Pattern 9: Slow Response
A slow response is worse than refusing a connection or returning an error. The fast failure allows the caller to finish processing the trasaction quickly. The slow response from the lower layers can gradually propagate to the upper layer and cause a cascaded failure. Some common seen slow response root cause include the contention of DB connection, the memory leaks, and the inefficient low-level protocols, etc.
Pattern 10: SLA Inversion
A service-level agreement (SLA) is a contractual agreement about how well the organization must deliver its services. However, when building a software system, the best you can possibly do is the SLA of the worst of your service providers. And SLA inversion means a system that must meet a high-availability SLA depends on systems of lower availability.
To handle the SLA inversion, on the one hand, you can decouple from the lower availability system or handle the degradation gracefully. You need to make sure your system can continue to operate without the remote system. On the other hand, when you craft your SLAs, you should focus on particular functions and features. For features that require a remote dependency, you can only achieve the best SLAs the remote system offers.

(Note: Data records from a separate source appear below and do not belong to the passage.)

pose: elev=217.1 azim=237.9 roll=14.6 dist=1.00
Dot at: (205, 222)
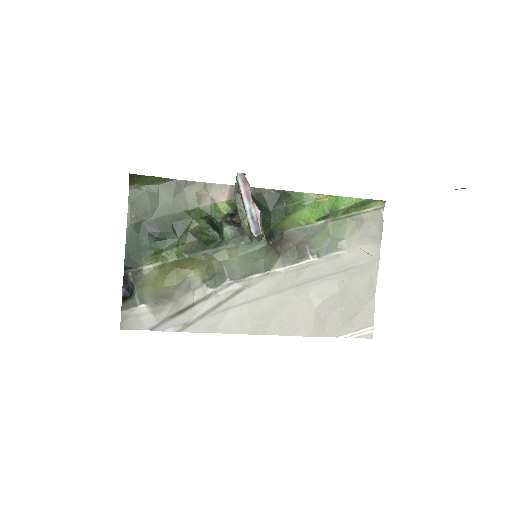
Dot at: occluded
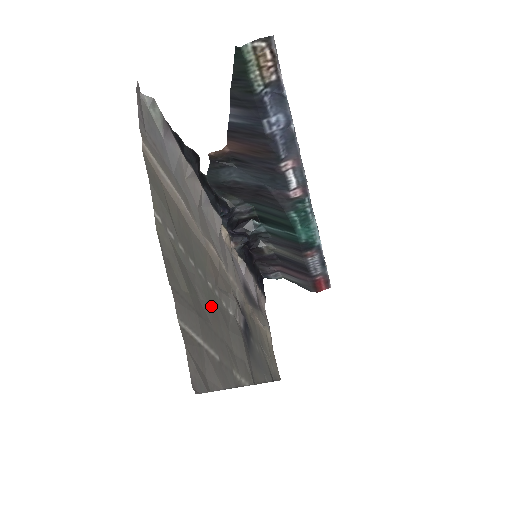
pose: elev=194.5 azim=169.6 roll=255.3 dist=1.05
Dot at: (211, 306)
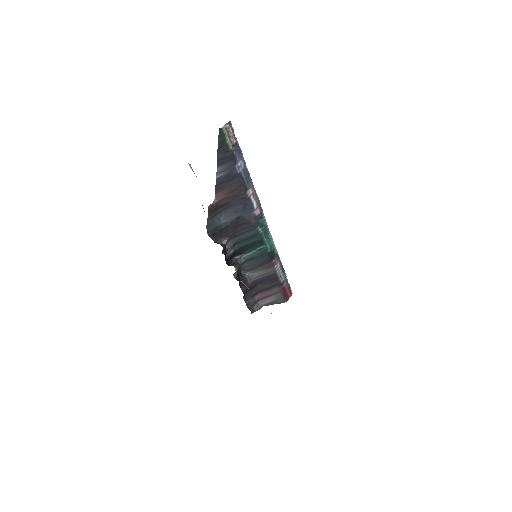
Dot at: occluded
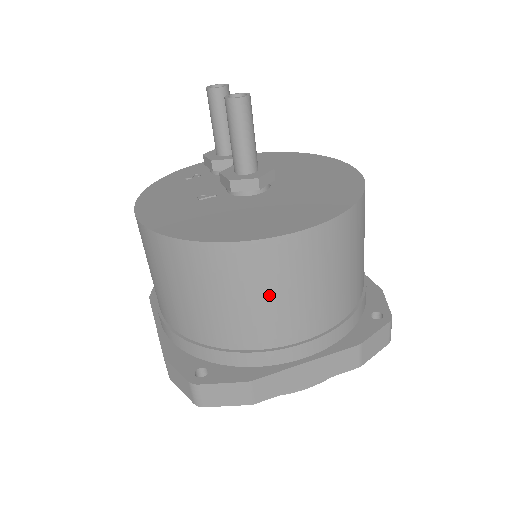
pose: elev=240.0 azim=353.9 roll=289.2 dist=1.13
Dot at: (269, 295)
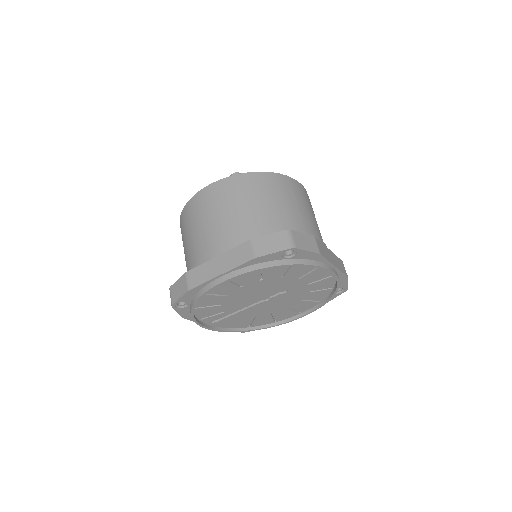
Dot at: (200, 222)
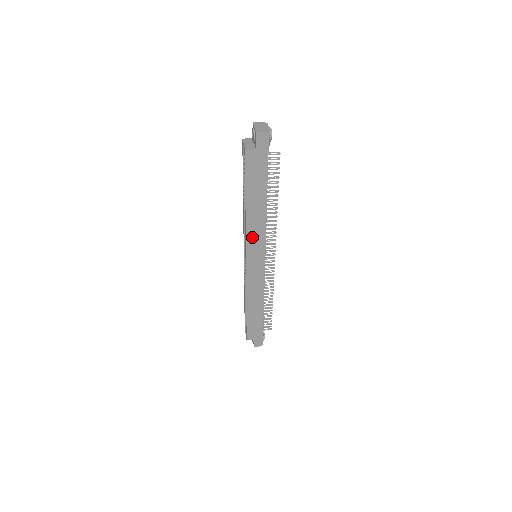
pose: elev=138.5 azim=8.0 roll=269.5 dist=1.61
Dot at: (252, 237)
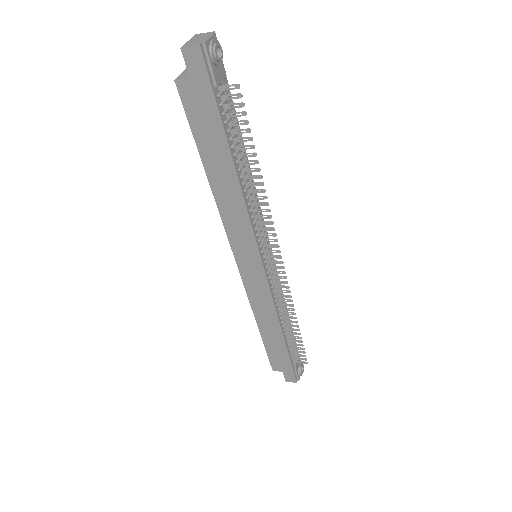
Dot at: (233, 227)
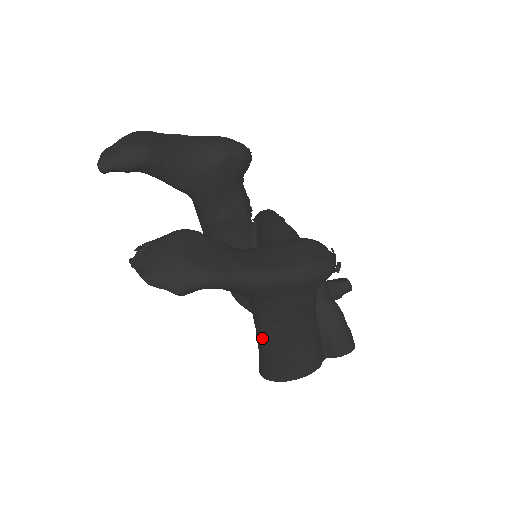
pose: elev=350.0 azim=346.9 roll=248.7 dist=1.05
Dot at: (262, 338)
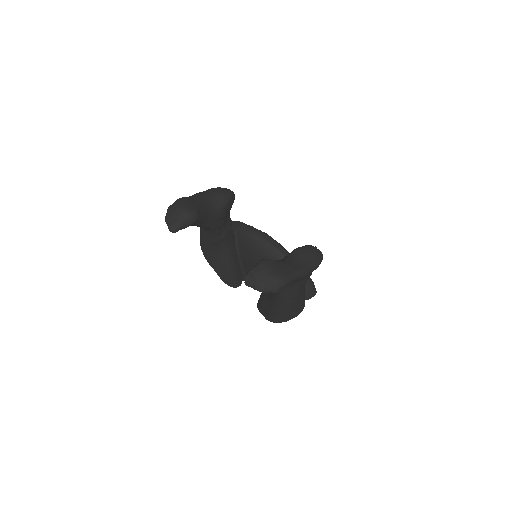
Dot at: (284, 301)
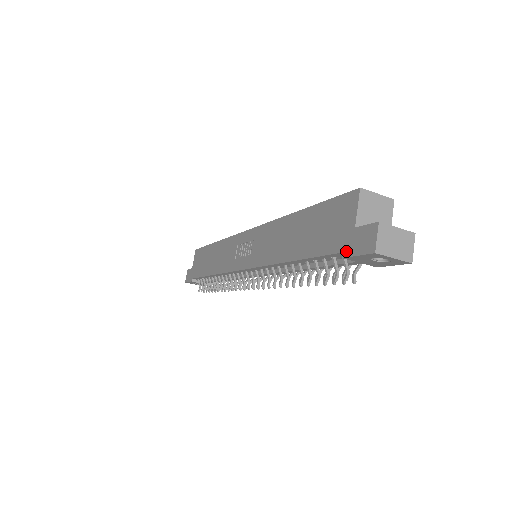
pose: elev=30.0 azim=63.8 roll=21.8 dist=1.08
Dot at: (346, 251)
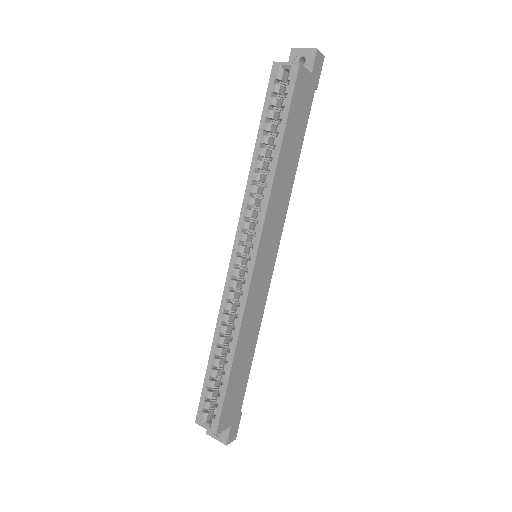
Dot at: occluded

Pattern 11: Unbounded Result Sets
A common seen DB query pattern is that the application sends a query to the DB and run a for loop to traversal all the results without realizing that the result size can be way lager than the server could handle. This pattern is hard to detect during the development phase as the testing data set is often very small, sometimes not even right after ramped to production as until the data set grows to be too big to handle. One solution is to use the LIMIT keyword to limit the result size sent back from DB. For large query set, it is worthy of introducing the pagination on the API and on the database level.